Тюрьма
Тьма. Тьма окружала меня. Нет, точнее, я находился в этой тьме, в той, в которой меня окружала чернота. Глупо всё это выглядит, да и звучит тоже не слишком-то умно, но я был где-то и нигде одновременно. Я лежал в этой тьме, а чернота подползала, она была липкой, холодной, влажной, мерзкой – если в двух словах, не очень приятной. Я лежал там, в полной пустоте и одиночестве, всё нутро как-то съёживалось в неизвестных позывах. Мне было совсем не по себе, странное чувство, я не знал, что происходит. Я просто лежал там и смотрел в чёрный потолок, не знаю, почему я решил, что у этого есть потолок. Но эта чернота во тьме клубилась над ним, словно дым.
Чёрт! И мозг молчит, я сейчас не отказался бы от его сального комментария. По ходу, я допился и откинул копыта. Как печально всё это. Ушёл в самом рассвете сил. Ещё столько не выпито, столько не…
Что?
Я что-то услышал, но не разобрал. Поднявшись с трудом на ноги, я направился сквозь густую тьму на звук. Я точно что-то слышал, какой-то звук, он вновь повторился… и вновь. Звук стал чётче, и я различил детский смех. Медленно переставляя свои ватные ноги, всё тело ломило, и оно было непослушно, пошатываясь, я брёл вперёд? Наверное… вперёд, здесь в абсолютной темноте было очень сложно ориентироваться. Непонятно, где верх, где низ, где перёд, а где зад, где что. Хотя, с другой стороны, рожа у меня смотрит вперёд, левая рука слева, правая справа, ноги внизу, так что ориентиры есть. Просто жути и драматизма на себя нагоняю.
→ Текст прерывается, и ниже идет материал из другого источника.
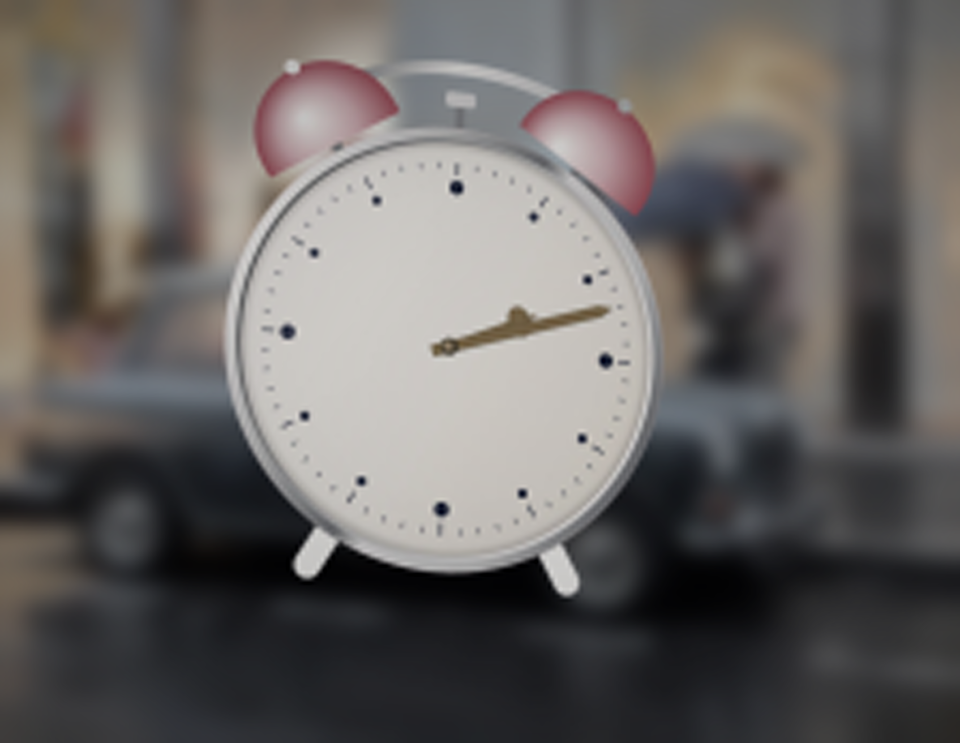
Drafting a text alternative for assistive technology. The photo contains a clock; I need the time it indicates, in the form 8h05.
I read 2h12
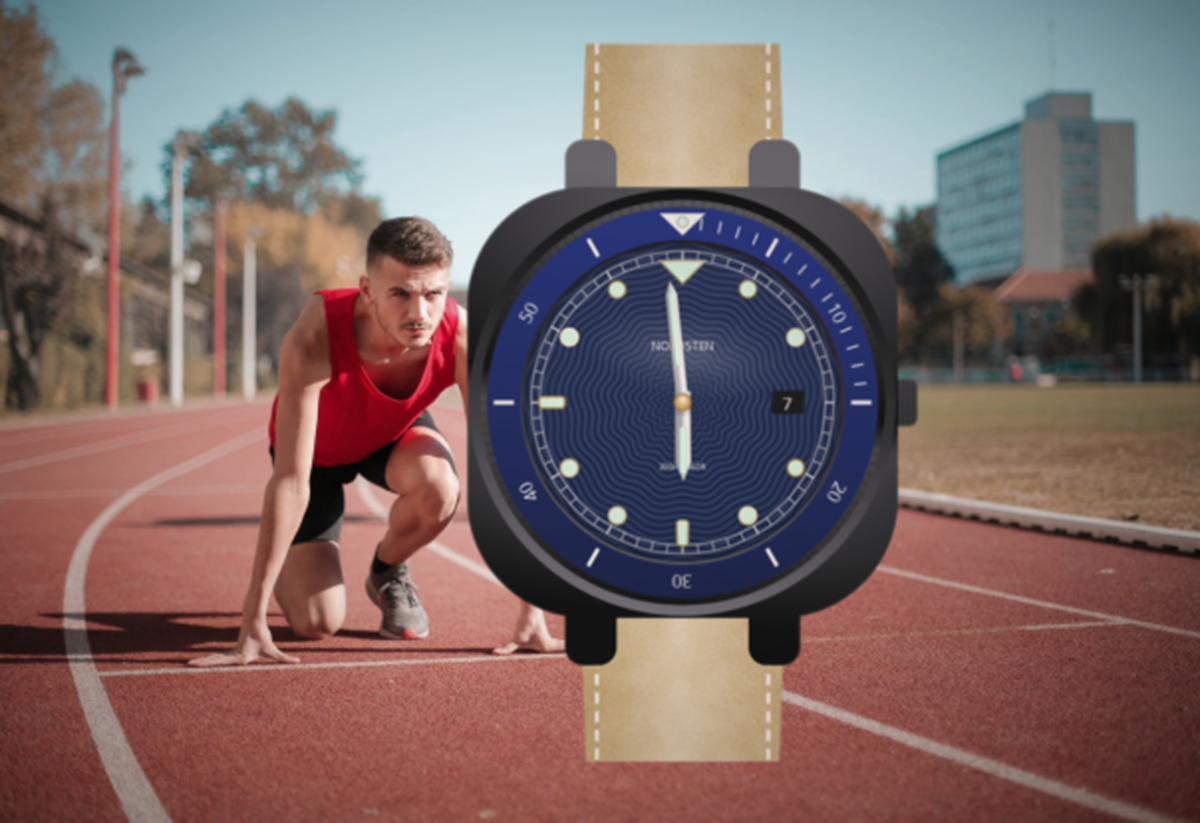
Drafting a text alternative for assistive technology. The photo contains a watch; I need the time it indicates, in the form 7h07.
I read 5h59
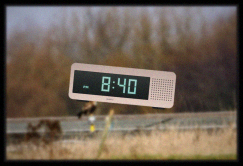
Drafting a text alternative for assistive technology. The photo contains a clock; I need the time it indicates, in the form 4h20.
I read 8h40
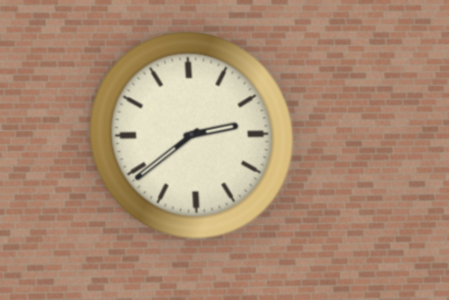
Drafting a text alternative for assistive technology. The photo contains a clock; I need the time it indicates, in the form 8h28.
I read 2h39
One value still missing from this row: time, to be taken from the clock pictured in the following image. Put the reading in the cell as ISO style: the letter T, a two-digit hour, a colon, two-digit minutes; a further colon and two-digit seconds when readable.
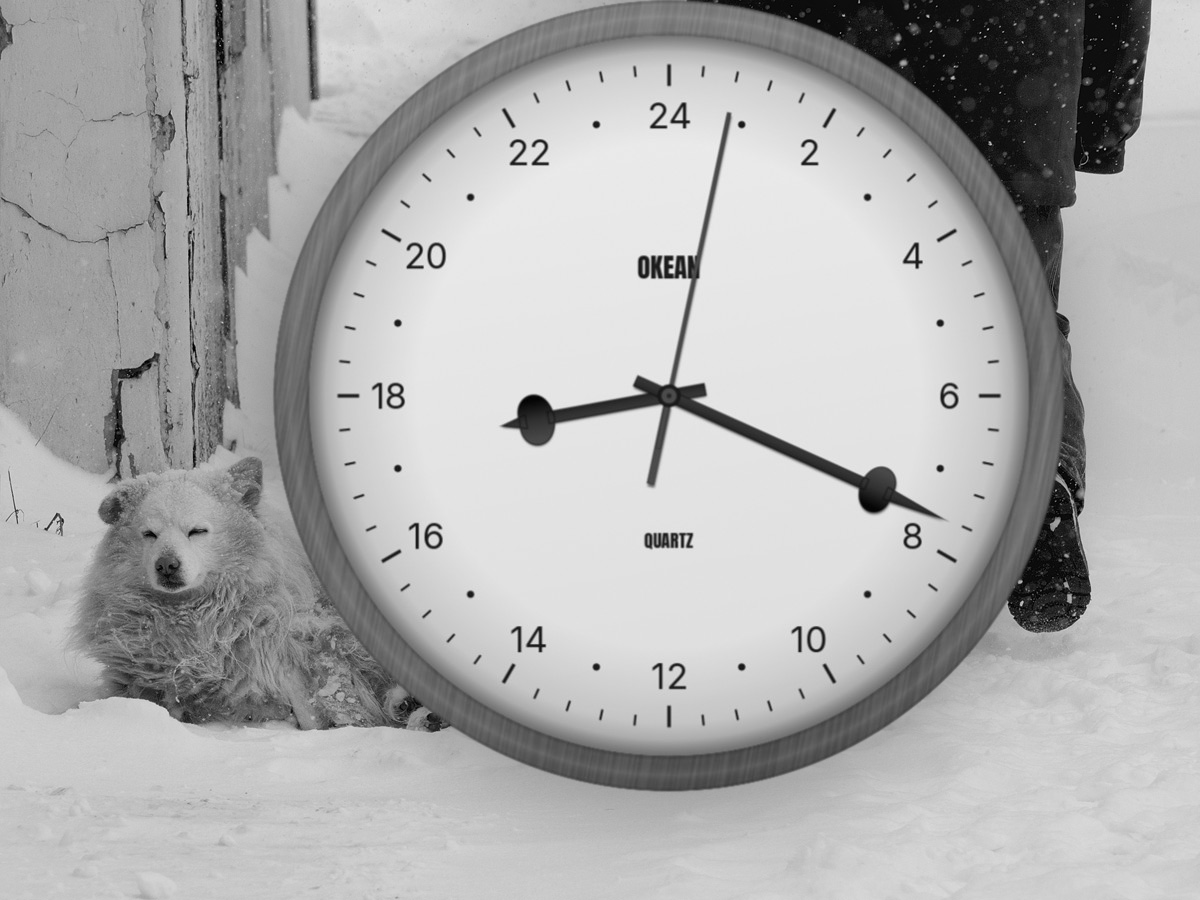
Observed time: T17:19:02
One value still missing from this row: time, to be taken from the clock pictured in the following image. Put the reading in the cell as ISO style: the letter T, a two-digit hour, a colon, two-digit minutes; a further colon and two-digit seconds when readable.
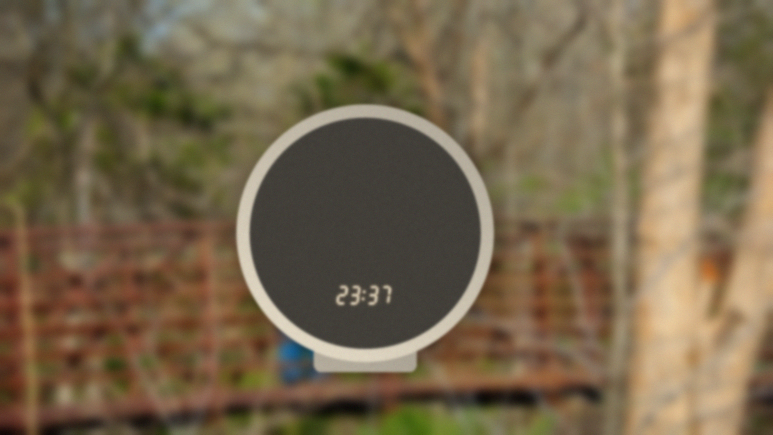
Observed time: T23:37
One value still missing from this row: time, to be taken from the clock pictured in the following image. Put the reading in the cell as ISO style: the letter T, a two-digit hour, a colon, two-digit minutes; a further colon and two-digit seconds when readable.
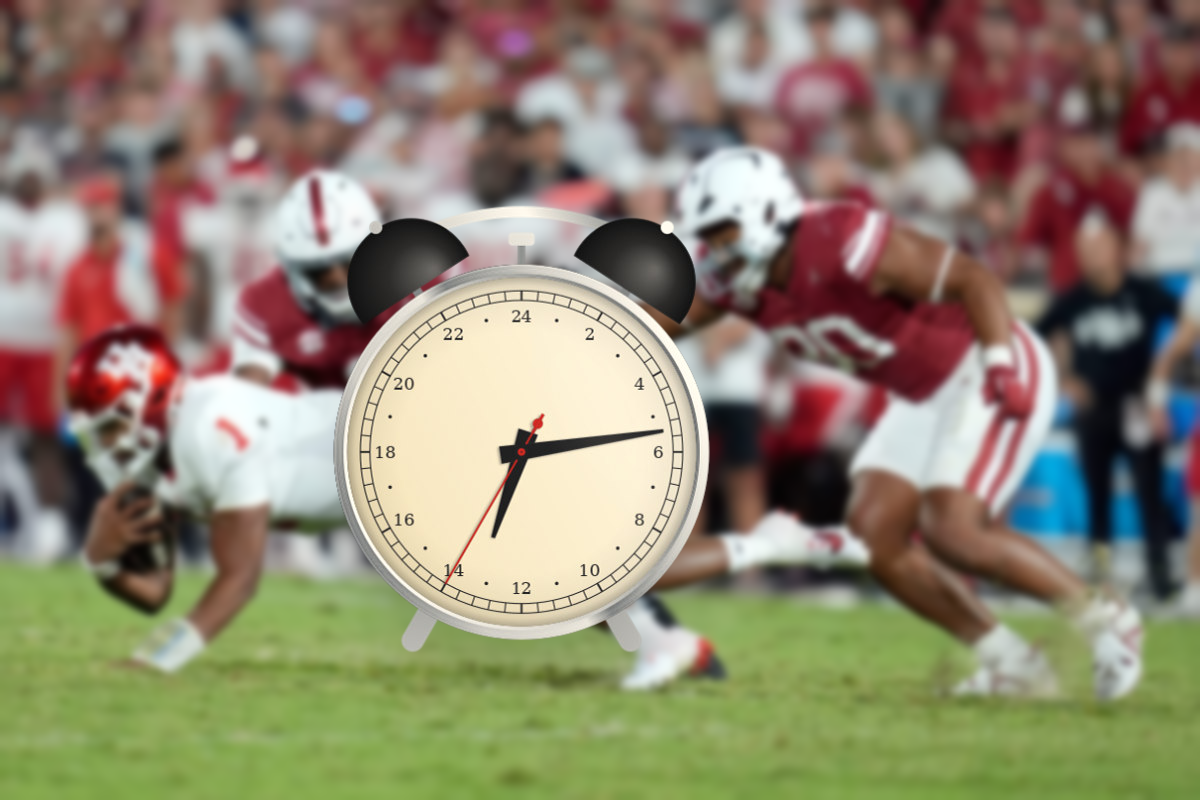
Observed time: T13:13:35
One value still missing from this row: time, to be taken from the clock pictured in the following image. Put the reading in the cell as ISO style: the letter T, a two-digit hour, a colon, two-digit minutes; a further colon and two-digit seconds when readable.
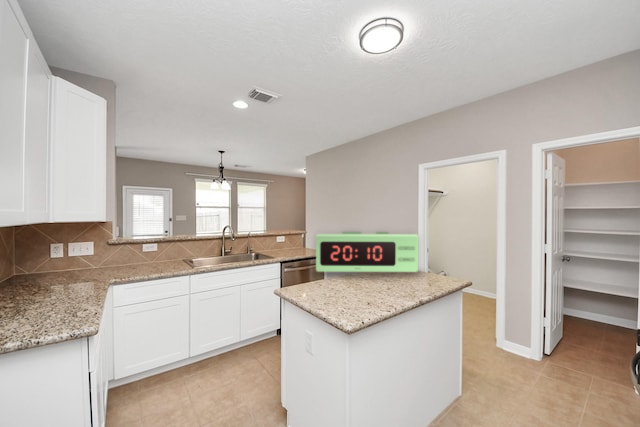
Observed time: T20:10
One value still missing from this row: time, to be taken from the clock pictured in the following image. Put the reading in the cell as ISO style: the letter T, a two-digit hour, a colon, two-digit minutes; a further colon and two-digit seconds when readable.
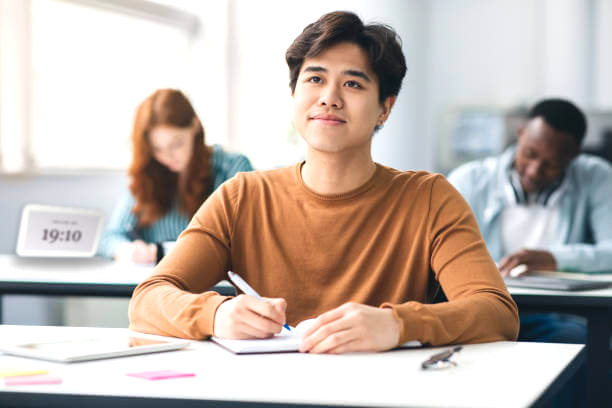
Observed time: T19:10
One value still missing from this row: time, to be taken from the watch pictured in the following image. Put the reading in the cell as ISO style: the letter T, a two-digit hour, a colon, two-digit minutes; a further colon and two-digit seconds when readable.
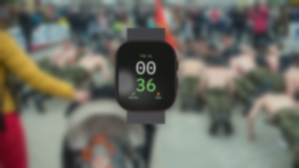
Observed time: T00:36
Я шёл дальше в этой темноте, шёл и шёл на слабый звук смеха, детей было несколько. Скорее всего, двое. Я шёл вперёд и вскоре в этой темноте стал различать две фигуры. Они белым пятном выделялись на фоне черноты. Две девочки сидели ко мне спиной, они играли, и чем ближе я подходил, тем отчётливее и звонче становился их смех. Даже тьма от их смеха расползалась и не липла так сильно. Когда я подошёл к ним очень близко, девочки прекратили смеяться.
– Он здесь, – шепнула одна второй.
– Я слышу, сестра, – ответила другая.
Голоса показались мне знакомыми, и где-то в груди защемило от боли, к горлу подкатил ком. Я принялся обходить их, всё ещё шатаясь, но уже поняв, кто это. Чувство вины обрушилось на меня вновь, как град среди ясного дня.
– Вот он, убийца, сестра, – произнесла Гретель.
Я обошёл их полностью и увидел, что перед ними лежит чёрное сердце с белыми символами и какими-то отростками, больше похожими на гипертрофированных глистов. Старшая сестра воткнула в него гвоздь, и боль в моей груди разгорелась ещё сильнее.
– Да, тот самый, я помню, – произнесла младшая и воткнула в сердце второй гвоздь.
От боли я задохнулся и упал на одно колено перед ними. Так и стоял, жадно хватая воздух ртом, не в силах вымолвить ни слова. Мне столько всего хотелось им сказать, но слова вязким комом застряли в горле. Думаю, со стороны вся эта немая сцена выглядит очень крипово или нелепо.
– Ты помнишь, а вот он тебя нет, – шептала Гретель сестре.
– Да не помнит, убил, сожрал и забыл, – усмехнулась Гретхен, поднимая сердце перед собой.
– Помню… – выдавил я, задыхаясь. – Я помню…
– Убийца, – сказала старшая сестра и тоже взялась за чёрное сердце, из которого сочилась вязкая кровь.
Две сестры, не глядя до сих пор на меня, разорвали чёрный орган, и я уже в полной мере осознал, что сердце было моё. Ибо, рехнувшись от боли, свалился. Раскрывая рот, как рыба на берегу, и хрипя при каждом вздохе, я протянул руки к ним.
– Помню… – со слезами выдавил я. – Гретель и Гретхен.
И без того тёмный мир потемнел, приобрёл серые краски. Всё потеряло свой цвет, лишь кровь, что яркими красными пятнами расползалась на телах девочек, сохраняла свой цвет. Я хрипел и полз к ним, задыхаясь и плюя кровью, но не красной… чёрной. Чёрной густой кровью, что больше походила на смолу. Той кровью, что лилась из сердца в руках сестёр. Я упал на спину и не мог больше шевелиться от болевого шока. Лежал и смотрел в непроглядную тьму, чувствуя, как глаза горят огнём от слёз. Вскоре надо мной появились два белых лика девочек. Глазницы их были пусты, а рты ощетинились плотоядными улыбками безумного чеширского кота.